Even after 14 years of life together, Lanna and I have figured out new things about eachother and figured out how to work and live in a smaller space 24/7. Let’s just say that when we load up for a trip down to the Valley, we’re both ready to hang out with some other faces for a bit. But we’ve figured some things out: afternoons alone are a good thing once a week; sometimes a long walk after dinner is even better for a mental state than a physical one; and date nights are far more special when they only happen every couple months.

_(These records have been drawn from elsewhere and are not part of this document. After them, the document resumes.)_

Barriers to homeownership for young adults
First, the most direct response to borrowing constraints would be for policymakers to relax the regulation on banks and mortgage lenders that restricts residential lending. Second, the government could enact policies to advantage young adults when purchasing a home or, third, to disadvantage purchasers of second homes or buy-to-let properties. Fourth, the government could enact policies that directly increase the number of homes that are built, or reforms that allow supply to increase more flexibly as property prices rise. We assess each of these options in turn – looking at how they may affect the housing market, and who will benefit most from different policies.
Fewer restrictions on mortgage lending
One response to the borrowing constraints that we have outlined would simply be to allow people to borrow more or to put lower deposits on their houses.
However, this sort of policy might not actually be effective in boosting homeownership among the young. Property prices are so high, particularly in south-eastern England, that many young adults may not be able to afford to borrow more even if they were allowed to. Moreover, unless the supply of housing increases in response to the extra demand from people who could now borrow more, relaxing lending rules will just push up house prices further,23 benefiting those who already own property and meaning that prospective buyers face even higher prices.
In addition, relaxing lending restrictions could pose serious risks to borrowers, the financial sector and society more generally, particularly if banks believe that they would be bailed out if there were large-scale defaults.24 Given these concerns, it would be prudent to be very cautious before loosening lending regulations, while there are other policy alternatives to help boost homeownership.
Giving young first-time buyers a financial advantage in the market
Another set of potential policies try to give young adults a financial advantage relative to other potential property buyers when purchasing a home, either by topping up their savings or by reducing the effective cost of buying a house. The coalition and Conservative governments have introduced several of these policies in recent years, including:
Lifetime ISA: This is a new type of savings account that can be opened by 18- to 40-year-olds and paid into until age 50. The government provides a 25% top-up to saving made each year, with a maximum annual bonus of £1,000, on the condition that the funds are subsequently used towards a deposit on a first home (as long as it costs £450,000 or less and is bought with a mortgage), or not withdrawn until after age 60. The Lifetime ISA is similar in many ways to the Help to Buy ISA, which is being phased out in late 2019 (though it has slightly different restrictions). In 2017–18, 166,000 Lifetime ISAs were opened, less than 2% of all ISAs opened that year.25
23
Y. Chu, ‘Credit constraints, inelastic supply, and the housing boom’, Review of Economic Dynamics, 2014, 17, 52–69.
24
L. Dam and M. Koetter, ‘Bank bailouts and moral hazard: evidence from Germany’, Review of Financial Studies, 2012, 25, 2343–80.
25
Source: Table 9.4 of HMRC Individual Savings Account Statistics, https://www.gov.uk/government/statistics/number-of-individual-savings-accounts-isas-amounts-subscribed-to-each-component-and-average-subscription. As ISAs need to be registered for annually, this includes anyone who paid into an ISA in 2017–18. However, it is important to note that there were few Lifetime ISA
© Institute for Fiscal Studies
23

And let’s be honest: this is a season. We chose to swing the pendulum way over from the busy, high-stress suburban Dueck family life to the slower, no-stress hermit family life. It’s not forever. In fact, we often talk about how our future home/life will pull into a balance and take away some of the things we miss from that former life and some things we enjoy from this life. For now, this still feels good. We’re seeing some really good fruit in the relationship with our boys, we’ve noticed deeper and more focused relationships with our friends and family that we only see every few weeks or months. It’s amazing how giving yourself a bit of space can pull even the best relationships into a good perspective. It’s why we slowed down; so we could continue the good life.